WORK REQUEST ▸
Update the rows below by replacing every occurrence of "Besançon" with "Dijon". Leave all other text unchanged.

*** LISTED ENTRIES ***

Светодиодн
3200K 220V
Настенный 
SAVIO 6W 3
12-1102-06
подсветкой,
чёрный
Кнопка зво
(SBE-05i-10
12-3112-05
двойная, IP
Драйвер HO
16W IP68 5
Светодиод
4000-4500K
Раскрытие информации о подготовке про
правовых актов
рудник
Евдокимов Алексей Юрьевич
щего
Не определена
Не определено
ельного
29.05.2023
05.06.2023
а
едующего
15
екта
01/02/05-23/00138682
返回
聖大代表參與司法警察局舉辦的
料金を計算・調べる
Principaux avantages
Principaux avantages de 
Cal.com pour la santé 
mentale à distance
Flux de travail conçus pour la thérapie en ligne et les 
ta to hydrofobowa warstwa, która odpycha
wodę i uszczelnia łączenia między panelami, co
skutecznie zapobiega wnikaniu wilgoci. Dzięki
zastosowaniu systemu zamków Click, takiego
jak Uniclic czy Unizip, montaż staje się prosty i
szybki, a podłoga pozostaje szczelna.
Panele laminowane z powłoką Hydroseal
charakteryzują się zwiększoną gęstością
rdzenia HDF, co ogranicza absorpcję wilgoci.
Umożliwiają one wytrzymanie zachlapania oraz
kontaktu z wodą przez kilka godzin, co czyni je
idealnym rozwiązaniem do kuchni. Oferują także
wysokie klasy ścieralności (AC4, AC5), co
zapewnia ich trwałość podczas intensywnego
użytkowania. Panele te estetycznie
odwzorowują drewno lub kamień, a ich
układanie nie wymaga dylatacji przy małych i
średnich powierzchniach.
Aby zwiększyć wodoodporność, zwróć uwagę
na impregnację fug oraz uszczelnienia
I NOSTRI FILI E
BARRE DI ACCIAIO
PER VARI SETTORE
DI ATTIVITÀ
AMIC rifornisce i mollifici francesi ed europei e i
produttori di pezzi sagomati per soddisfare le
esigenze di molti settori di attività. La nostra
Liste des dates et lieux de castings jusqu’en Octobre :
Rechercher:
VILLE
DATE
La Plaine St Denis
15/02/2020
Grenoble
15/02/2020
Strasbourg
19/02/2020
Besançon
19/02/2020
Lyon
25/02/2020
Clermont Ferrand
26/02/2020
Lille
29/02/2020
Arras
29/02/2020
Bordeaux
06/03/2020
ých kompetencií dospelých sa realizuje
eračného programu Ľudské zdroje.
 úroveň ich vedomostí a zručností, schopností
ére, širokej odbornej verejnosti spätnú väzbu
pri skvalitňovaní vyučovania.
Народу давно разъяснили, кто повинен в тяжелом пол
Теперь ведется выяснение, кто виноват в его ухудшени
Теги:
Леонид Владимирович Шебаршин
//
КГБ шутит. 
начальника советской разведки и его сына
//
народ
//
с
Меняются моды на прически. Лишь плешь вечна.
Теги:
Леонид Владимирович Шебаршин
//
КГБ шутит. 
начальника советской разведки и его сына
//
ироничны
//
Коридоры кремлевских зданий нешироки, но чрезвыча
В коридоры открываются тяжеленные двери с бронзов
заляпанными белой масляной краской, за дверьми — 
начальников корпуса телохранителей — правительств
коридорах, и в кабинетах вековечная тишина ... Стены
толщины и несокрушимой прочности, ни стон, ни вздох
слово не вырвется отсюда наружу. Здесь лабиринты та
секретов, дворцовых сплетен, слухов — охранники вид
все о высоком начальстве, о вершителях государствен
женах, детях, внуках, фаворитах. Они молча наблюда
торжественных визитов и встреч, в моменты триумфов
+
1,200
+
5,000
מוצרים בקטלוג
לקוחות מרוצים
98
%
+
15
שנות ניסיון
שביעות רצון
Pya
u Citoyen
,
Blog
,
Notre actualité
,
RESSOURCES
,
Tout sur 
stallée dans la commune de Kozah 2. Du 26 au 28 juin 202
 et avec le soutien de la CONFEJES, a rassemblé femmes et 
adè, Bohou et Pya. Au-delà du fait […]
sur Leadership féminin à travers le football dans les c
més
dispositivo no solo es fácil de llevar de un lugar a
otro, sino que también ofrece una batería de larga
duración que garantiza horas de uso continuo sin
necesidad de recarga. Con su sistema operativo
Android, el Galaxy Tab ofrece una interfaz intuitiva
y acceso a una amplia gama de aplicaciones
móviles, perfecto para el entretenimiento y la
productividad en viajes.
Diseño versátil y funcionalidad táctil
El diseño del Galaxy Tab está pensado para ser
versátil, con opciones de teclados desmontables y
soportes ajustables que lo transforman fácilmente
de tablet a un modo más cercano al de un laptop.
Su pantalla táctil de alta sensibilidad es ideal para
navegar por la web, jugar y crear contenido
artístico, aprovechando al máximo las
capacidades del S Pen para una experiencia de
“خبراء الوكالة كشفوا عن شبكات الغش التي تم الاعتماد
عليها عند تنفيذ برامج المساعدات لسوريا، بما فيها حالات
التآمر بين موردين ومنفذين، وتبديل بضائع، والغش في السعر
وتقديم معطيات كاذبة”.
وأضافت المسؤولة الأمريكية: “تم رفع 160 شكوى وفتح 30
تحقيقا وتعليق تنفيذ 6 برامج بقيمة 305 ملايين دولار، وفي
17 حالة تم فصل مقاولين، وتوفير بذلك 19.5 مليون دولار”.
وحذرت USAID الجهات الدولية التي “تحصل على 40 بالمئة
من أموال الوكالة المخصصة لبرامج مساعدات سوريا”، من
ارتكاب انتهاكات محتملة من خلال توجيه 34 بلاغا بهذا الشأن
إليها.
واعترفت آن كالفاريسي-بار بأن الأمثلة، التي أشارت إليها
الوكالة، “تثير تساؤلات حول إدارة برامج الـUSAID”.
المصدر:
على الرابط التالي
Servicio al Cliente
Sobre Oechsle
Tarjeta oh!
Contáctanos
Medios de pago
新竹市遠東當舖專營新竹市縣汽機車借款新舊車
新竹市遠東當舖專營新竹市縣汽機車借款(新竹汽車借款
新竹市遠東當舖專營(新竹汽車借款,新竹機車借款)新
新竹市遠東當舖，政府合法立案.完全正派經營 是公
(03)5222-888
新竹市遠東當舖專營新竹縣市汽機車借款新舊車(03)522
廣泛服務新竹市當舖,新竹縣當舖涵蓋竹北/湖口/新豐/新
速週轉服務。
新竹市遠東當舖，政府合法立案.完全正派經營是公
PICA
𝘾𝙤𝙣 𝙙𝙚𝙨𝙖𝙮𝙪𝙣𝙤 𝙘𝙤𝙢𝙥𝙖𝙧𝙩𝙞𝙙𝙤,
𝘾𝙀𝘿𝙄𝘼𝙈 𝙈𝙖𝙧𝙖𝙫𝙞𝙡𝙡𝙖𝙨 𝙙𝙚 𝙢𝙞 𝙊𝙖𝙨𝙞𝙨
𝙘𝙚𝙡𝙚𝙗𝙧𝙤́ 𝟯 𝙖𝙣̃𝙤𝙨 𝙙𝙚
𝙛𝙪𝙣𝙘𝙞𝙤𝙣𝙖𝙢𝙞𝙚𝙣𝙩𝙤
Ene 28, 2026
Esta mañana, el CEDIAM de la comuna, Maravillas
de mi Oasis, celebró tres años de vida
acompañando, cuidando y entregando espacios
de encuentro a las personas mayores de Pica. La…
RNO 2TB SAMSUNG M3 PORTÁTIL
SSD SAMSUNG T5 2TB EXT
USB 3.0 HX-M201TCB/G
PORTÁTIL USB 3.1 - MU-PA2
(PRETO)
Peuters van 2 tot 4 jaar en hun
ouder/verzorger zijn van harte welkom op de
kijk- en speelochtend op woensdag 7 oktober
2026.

*** End of LISTED ENTRIES ***

TASK SOLUTION ▸
Светодиодн
3200K 220V
Настенный 
SAVIO 6W 3
12-1102-06
подсветкой,
чёрный
Кнопка зво
(SBE-05i-10
12-3112-05
двойная, IP
Драйвер HO
16W IP68 5
Светодиод
4000-4500K
Раскрытие информации о подготовке про
правовых актов
рудник
Евдокимов Алексей Юрьевич
щего
Не определена
Не определено
ельного
29.05.2023
05.06.2023
а
едующего
15
екта
01/02/05-23/00138682
返回
聖大代表參與司法警察局舉辦的
料金を計算・調べる
Principaux avantages
Principaux avantages de 
Cal.com pour la santé 
mentale à distance
Flux de travail conçus pour la thérapie en ligne et les 
ta to hydrofobowa warstwa, która odpycha
wodę i uszczelnia łączenia między panelami, co
skutecznie zapobiega wnikaniu wilgoci. Dzięki
zastosowaniu systemu zamków Click, takiego
jak Uniclic czy Unizip, montaż staje się prosty i
szybki, a podłoga pozostaje szczelna.
Panele laminowane z powłoką Hydroseal
charakteryzują się zwiększoną gęstością
rdzenia HDF, co ogranicza absorpcję wilgoci.
Umożliwiają one wytrzymanie zachlapania oraz
kontaktu z wodą przez kilka godzin, co czyni je
idealnym rozwiązaniem do kuchni. Oferują także
wysokie klasy ścieralności (AC4, AC5), co
zapewnia ich trwałość podczas intensywnego
użytkowania. Panele te estetycznie
odwzorowują drewno lub kamień, a ich
układanie nie wymaga dylatacji przy małych i
średnich powierzchniach.
Aby zwiększyć wodoodporność, zwróć uwagę
na impregnację fug oraz uszczelnienia
I NOSTRI FILI E
BARRE DI ACCIAIO
PER VARI SETTORE
DI ATTIVITÀ
AMIC rifornisce i mollifici francesi ed europei e i
produttori di pezzi sagomati per soddisfare le
esigenze di molti settori di attività. La nostra
Liste des dates et lieux de castings jusqu’en Octobre :
Rechercher:
VILLE
DATE
La Plaine St Denis
15/02/2020
Grenoble
15/02/2020
Strasbourg
19/02/2020
Dijon
19/02/2020
Lyon
25/02/2020
Clermont Ferrand
26/02/2020
Lille
29/02/2020
Arras
29/02/2020
Bordeaux
06/03/2020
ých kompetencií dospelých sa realizuje
eračného programu Ľudské zdroje.
 úroveň ich vedomostí a zručností, schopností
ére, širokej odbornej verejnosti spätnú väzbu
pri skvalitňovaní vyučovania.
Народу давно разъяснили, кто повинен в тяжелом пол
Теперь ведется выяснение, кто виноват в его ухудшени
Теги:
Леонид Владимирович Шебаршин
//
КГБ шутит. 
начальника советской разведки и его сына
//
народ
//
с
Меняются моды на прически. Лишь плешь вечна.
Теги:
Леонид Владимирович Шебаршин
//
КГБ шутит. 
начальника советской разведки и его сына
//
ироничны
//
Коридоры кремлевских зданий нешироки, но чрезвыча
В коридоры открываются тяжеленные двери с бронзов
заляпанными белой масляной краской, за дверьми — 
начальников корпуса телохранителей — правительств
коридорах, и в кабинетах вековечная тишина ... Стены
толщины и несокрушимой прочности, ни стон, ни вздох
слово не вырвется отсюда наружу. Здесь лабиринты та
секретов, дворцовых сплетен, слухов — охранники вид
все о высоком начальстве, о вершителях государствен
женах, детях, внуках, фаворитах. Они молча наблюда
торжественных визитов и встреч, в моменты триумфов
+
1,200
+
5,000
מוצרים בקטלוג
לקוחות מרוצים
98
%
+
15
שנות ניסיון
שביעות רצון
Pya
u Citoyen
,
Blog
,
Notre actualité
,
RESSOURCES
,
Tout sur 
stallée dans la commune de Kozah 2. Du 26 au 28 juin 202
 et avec le soutien de la CONFEJES, a rassemblé femmes et 
adè, Bohou et Pya. Au-delà du fait […]
sur Leadership féminin à travers le football dans les c
més
dispositivo no solo es fácil de llevar de un lugar a
otro, sino que también ofrece una batería de larga
duración que garantiza horas de uso continuo sin
necesidad de recarga. Con su sistema operativo
Android, el Galaxy Tab ofrece una interfaz intuitiva
y acceso a una amplia gama de aplicaciones
móviles, perfecto para el entretenimiento y la
productividad en viajes.
Diseño versátil y funcionalidad táctil
El diseño del Galaxy Tab está pensado para ser
versátil, con opciones de teclados desmontables y
soportes ajustables que lo transforman fácilmente
de tablet a un modo más cercano al de un laptop.
Su pantalla táctil de alta sensibilidad es ideal para
navegar por la web, jugar y crear contenido
artístico, aprovechando al máximo las
capacidades del S Pen para una experiencia de
“خبراء الوكالة كشفوا عن شبكات الغش التي تم الاعتماد
عليها عند تنفيذ برامج المساعدات لسوريا، بما فيها حالات
التآمر بين موردين ومنفذين، وتبديل بضائع، والغش في السعر
وتقديم معطيات كاذبة”.
وأضافت المسؤولة الأمريكية: “تم رفع 160 شكوى وفتح 30
تحقيقا وتعليق تنفيذ 6 برامج بقيمة 305 ملايين دولار، وفي
17 حالة تم فصل مقاولين، وتوفير بذلك 19.5 مليون دولار”.
وحذرت USAID الجهات الدولية التي “تحصل على 40 بالمئة
من أموال الوكالة المخصصة لبرامج مساعدات سوريا”، من
ارتكاب انتهاكات محتملة من خلال توجيه 34 بلاغا بهذا الشأن
إليها.
واعترفت آن كالفاريسي-بار بأن الأمثلة، التي أشارت إليها
الوكالة، “تثير تساؤلات حول إدارة برامج الـUSAID”.
المصدر:
على الرابط التالي
Servicio al Cliente
Sobre Oechsle
Tarjeta oh!
Contáctanos
Medios de pago
新竹市遠東當舖專營新竹市縣汽機車借款新舊車
新竹市遠東當舖專營新竹市縣汽機車借款(新竹汽車借款
新竹市遠東當舖專營(新竹汽車借款,新竹機車借款)新
新竹市遠東當舖，政府合法立案.完全正派經營 是公
(03)5222-888
新竹市遠東當舖專營新竹縣市汽機車借款新舊車(03)522
廣泛服務新竹市當舖,新竹縣當舖涵蓋竹北/湖口/新豐/新
速週轉服務。
新竹市遠東當舖，政府合法立案.完全正派經營是公
PICA
𝘾𝙤𝙣 𝙙𝙚𝙨𝙖𝙮𝙪𝙣𝙤 𝙘𝙤𝙢𝙥𝙖𝙧𝙩𝙞𝙙𝙤,
𝘾𝙀𝘿𝙄𝘼𝙈 𝙈𝙖𝙧𝙖𝙫𝙞𝙡𝙡𝙖𝙨 𝙙𝙚 𝙢𝙞 𝙊𝙖𝙨𝙞𝙨
𝙘𝙚𝙡𝙚𝙗𝙧𝙤́ 𝟯 𝙖𝙣̃𝙤𝙨 𝙙𝙚
𝙛𝙪𝙣𝙘𝙞𝙤𝙣𝙖𝙢𝙞𝙚𝙣𝙩𝙤
Ene 28, 2026
Esta mañana, el CEDIAM de la comuna, Maravillas
de mi Oasis, celebró tres años de vida
acompañando, cuidando y entregando espacios
de encuentro a las personas mayores de Pica. La…
RNO 2TB SAMSUNG M3 PORTÁTIL
SSD SAMSUNG T5 2TB EXT
USB 3.0 HX-M201TCB/G
PORTÁTIL USB 3.1 - MU-PA2
(PRETO)
Peuters van 2 tot 4 jaar en hun
ouder/verzorger zijn van harte welkom op de
kijk- en speelochtend op woensdag 7 oktober
2026.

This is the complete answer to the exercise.